In most cases, applications can receive the best results by avoiding nearest point sample wherever possible. The majority of hardware today is optimized for linear filtering, so your application should not suffer degraded performance. If the effect you desire absolutely requires the use of the nearest point sampling—such as when using textures to display readable text characters—then your application should be extremely careful to avoid sampling at the texel boundaries, which might result in undesired effects. The following screen capture shows what these artifacts can look like.

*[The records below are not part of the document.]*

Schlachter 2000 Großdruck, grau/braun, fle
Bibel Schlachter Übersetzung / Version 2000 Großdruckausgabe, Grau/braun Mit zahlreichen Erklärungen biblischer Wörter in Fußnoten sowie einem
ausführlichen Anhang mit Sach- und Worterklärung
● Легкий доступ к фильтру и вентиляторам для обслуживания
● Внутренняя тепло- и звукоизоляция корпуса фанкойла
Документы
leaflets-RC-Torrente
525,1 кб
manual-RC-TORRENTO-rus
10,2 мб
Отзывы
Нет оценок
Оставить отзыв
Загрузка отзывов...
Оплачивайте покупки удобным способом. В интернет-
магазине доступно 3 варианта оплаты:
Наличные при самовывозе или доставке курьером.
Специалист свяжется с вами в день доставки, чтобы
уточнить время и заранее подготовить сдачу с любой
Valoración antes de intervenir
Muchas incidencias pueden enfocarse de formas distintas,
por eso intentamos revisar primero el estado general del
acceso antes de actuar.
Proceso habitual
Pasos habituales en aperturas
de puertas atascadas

Notice that the two squares in the top-right of the group appear different that their neighbors. To avoid graphic artifacts like these, you should start by understanding Direct3D texture sampling rules for nearest-point filtering. Direct3D maps a floating-point texture coordinate ranging from [0.0, 1.0] (0.0 to 1.0, inclusive) to an integer texel space value ranging from [–0.5, n – 0.5], where n is the number of texels in a given dimension on the texture. The resulting texture index is rounded to the nearest integer. This mapping can introduce sampling inaccuracies at texel boundaries.

For a simple example, imagine an application that renders polygons with the D3DTADDRESS_WRAP texture addressing mode. Using the mapping employed by Direct3D, the u texture index maps as follows for a texture with a width of 4 texels:

Notice that the texture coordinates—0.0 and 1.0—for this illustration are exactly at the boundary between texels. Using the method by which Direct3D maps values, the texture coordinates range from [–0.5, 4 0.5], where 4 is the width of the texture. For this case, the sampled texel will be the 0th texel for a texture index of 1.0. However, if the texture coordinate was only slightly less than 1.0, the sampled texel would be the nth texel instead of the 0th texel.

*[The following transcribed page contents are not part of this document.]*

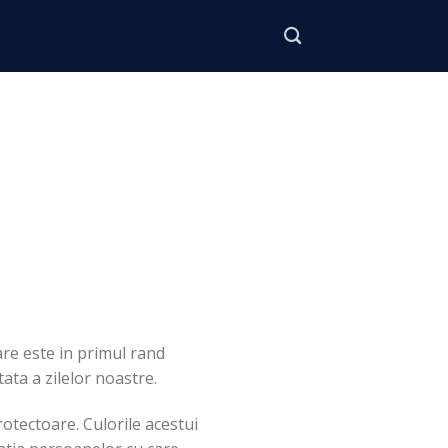
care este in primul rand
ata a zilelor noastre.
otectoare. Culorile acestui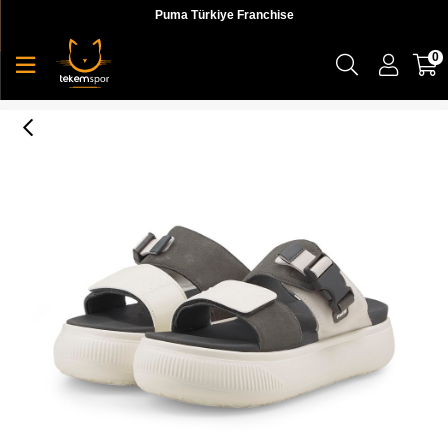
Puma Türkiye Franchise
0
Suede Mayu Sandal Wns Kadın Sandalet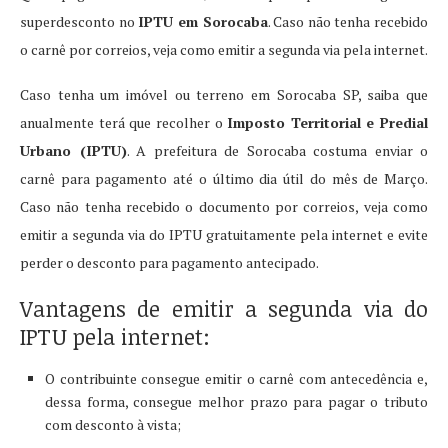
superdesconto no
IPTU em Sorocaba
. Caso não tenha recebido
o carnê por correios, veja como emitir a segunda via pela internet.
Caso tenha um imóvel ou terreno em Sorocaba SP, saiba que
anualmente terá que recolher o
Imposto Territorial e Predial
Urbano (IPTU)
. A prefeitura de Sorocaba costuma enviar o
carnê para pagamento até o último dia útil do mês de Março.
Caso não tenha recebido o documento por correios, veja como
emitir a segunda via do IPTU gratuitamente pela internet e evite
perder o desconto para pagamento antecipado.
Vantagens de emitir a segunda via do
IPTU pela internet:
O contribuinte consegue emitir o carnê com antecedência e,
dessa forma, consegue melhor prazo para pagar o tributo
com desconto à vista;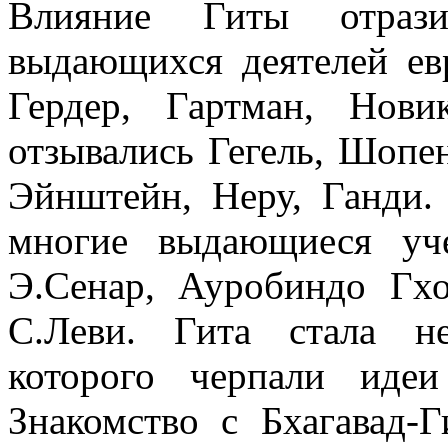
Влияние Гиты отрази
выдающихся деятелей евр
Гердер, Гартман, Нов
отзывались Гегель, Шопен
Эйнштейн, Неру, Ганди.
многие выдающиеся уч
Э.Сенар, Ауробиндо Гхо
С.Леви. Гита стала н
которого черпали иде
Знакомство с Бхагавад-Г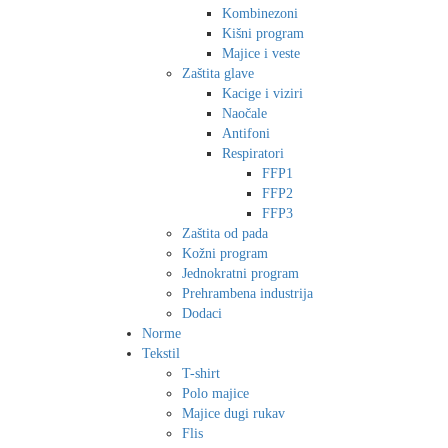
Kombinezoni
Kišni program
Majice i veste
Zaštita glave
Kacige i viziri
Naočale
Antifoni
Respiratori
FFP1
FFP2
FFP3
Zaštita od pada
Kožni program
Jednokratni program
Prehrambena industrija
Dodaci
Norme
Tekstil
T-shirt
Polo majice
Majice dugi rukav
Flis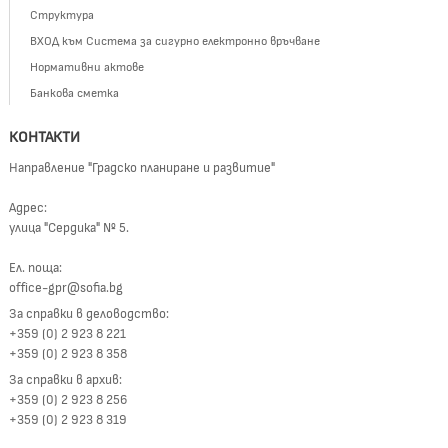
Структура
ВХОД към Система за сигурно електронно връчване
Нормативни актове
Банкова сметка
КОНТАКТИ
Направление "Градско планиране и развитие"
Адрес:
улица "Сердика" № 5.
Ел. поща:
office-gpr@sofia.bg
За справки в деловодство:
+359 (0) 2 923 8 221
+359 (0) 2 923 8 358
За справки в архив:
+359 (0) 2 923 8 256
+359 (0) 2 923 8 319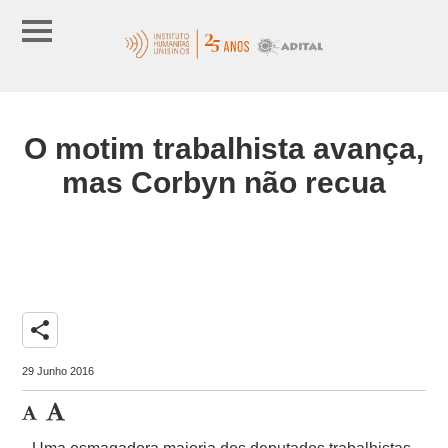
O motim trabalhista avança,
mas Corbyn não recua
share
29 Junho 2016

The implication of this is that magnifying a small texture using texture coordinates of exactly 0.0 and 1.0 with nearest-point filtering on a screen-space aligned triangle will result in pixels for which the texture map is sampled at the boundary between texels. Any inaccuracies in the computation of texture coordinates, however small, will result in artifacts along the areas in the rendered image which correspond to the texel edges of the texture map.

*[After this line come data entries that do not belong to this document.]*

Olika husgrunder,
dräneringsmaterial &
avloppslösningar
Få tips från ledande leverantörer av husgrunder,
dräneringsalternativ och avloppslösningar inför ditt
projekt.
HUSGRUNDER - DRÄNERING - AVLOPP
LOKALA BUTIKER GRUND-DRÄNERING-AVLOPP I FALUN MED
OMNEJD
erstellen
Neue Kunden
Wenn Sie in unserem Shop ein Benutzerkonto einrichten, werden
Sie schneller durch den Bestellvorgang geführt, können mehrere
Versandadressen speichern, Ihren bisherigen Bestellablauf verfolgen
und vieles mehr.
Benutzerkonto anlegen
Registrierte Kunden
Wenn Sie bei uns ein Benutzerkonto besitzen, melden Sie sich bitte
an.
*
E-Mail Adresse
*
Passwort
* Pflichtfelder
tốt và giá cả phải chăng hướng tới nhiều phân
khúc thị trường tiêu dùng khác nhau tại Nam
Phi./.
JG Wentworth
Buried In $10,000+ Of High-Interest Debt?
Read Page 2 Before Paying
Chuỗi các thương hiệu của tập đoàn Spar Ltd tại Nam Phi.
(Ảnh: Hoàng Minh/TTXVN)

Performing this mapping of floating point texture coordinates to integer texels with perfect accuracy is difficult, computationally expensive, and generally not necessary. Most hardware implementations use an iterative approach for computing texture coordinates at each pixel location within a triangle. Iterative approaches tend to hide these inaccuracies somewhat because the errors are accumulated evenly during iteration.

The Direct3D reference rasterizer uses a direct-evaluation approach for computing texture indices at each pixel location. Direct evaluation differs from the iterative approach in that any inaccuracy in the operation exhibits a more random error distribution. The result of this is that the sampling errors occurring at the boundaries can be more noticeable since the reference rasterizer does not perform this operation with perfect accuracy (which is, again, difficult and very expensive with floating point texture coordinates).

The best approach is to use nearest-point filtering only when necessary. When you must use it, it is recommended that you offset texture coordinates slightly from the boundary positions to avoid artifacts.